THE PROBLEM =>
Which lines of the items below contain the string "Rimone"? Extract each of them in full.

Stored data
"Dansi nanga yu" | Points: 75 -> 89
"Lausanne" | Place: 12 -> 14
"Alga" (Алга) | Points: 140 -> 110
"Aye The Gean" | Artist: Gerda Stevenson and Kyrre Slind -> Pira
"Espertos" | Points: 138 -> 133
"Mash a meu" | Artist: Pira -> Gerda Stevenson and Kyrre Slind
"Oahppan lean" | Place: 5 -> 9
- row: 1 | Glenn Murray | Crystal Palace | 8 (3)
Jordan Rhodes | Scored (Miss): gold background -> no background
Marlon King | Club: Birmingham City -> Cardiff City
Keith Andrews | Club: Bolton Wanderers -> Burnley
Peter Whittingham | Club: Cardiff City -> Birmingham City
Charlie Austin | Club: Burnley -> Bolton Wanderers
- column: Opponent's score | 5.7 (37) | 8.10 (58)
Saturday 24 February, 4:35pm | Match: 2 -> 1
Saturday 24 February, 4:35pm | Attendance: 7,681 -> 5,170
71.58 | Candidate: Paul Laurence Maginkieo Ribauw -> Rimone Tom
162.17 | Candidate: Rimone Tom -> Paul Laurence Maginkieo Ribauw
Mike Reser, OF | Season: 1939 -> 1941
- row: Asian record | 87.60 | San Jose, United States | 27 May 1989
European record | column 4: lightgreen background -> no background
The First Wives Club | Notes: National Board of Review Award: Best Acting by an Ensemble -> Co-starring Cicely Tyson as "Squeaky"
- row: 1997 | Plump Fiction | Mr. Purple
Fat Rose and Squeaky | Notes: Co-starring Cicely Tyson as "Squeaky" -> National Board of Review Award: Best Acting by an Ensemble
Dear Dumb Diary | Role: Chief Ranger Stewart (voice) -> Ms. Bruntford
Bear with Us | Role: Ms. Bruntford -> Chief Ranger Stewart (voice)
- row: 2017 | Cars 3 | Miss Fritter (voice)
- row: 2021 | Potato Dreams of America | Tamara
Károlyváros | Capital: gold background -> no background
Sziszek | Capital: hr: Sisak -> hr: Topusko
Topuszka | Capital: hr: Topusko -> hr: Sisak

RESPONSE TO THE EXERCISE =>
71.58 | Candidate: Paul Laurence Maginkieo Ribauw -> Rimone Tom
162.17 | Candidate: Rimone Tom -> Paul Laurence Maginkieo Ribauw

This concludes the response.